== What to do ==
Everything in the listing below should be written out again exactly, except the pictures.

== Dataset extract ==
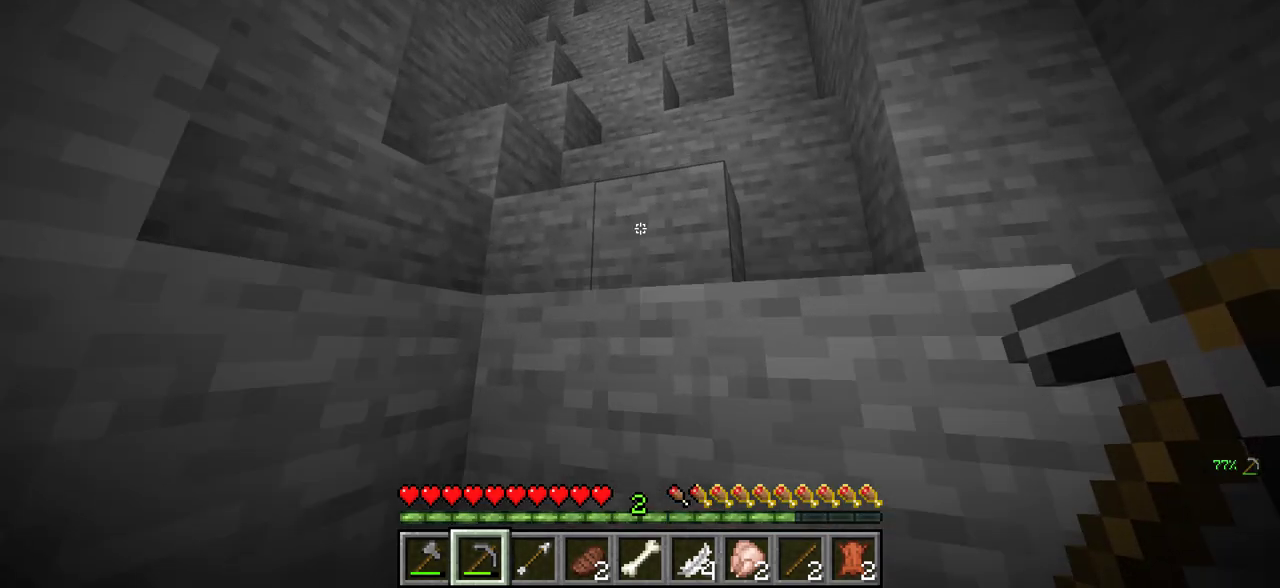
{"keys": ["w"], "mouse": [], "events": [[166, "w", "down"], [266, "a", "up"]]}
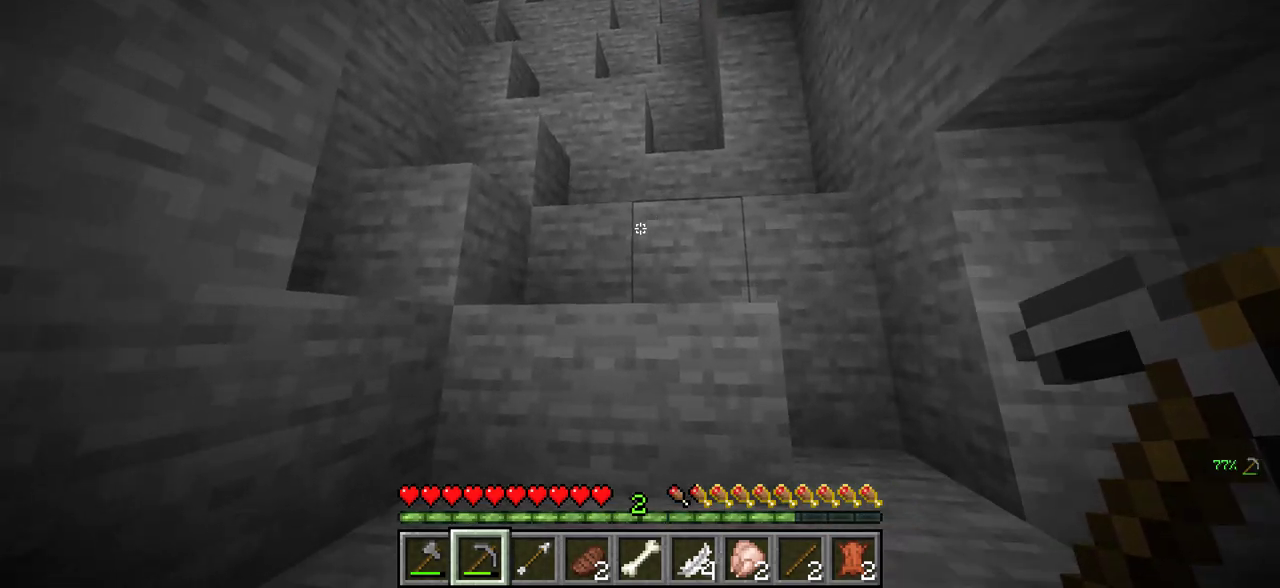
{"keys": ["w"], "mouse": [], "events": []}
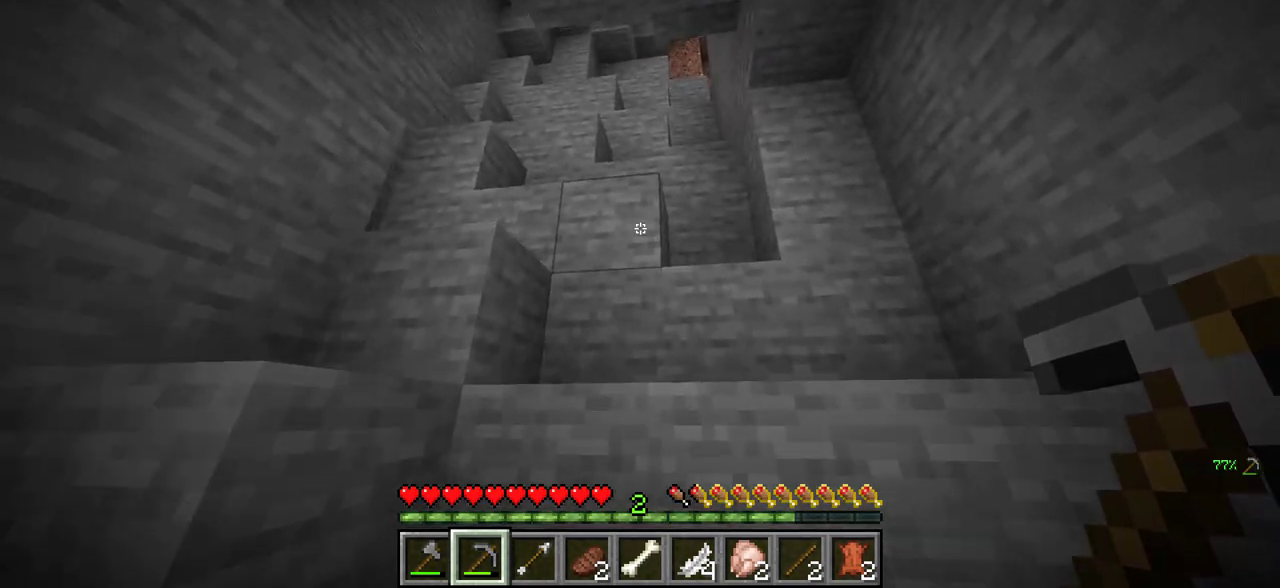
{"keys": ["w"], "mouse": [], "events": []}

== Reply ==
{"keys": ["w"], "mouse": [], "events": [[166, "w", "down"], [266, "a", "up"]]}
{"keys": ["w"], "mouse": [], "events": []}
{"keys": ["w"], "mouse": [], "events": []}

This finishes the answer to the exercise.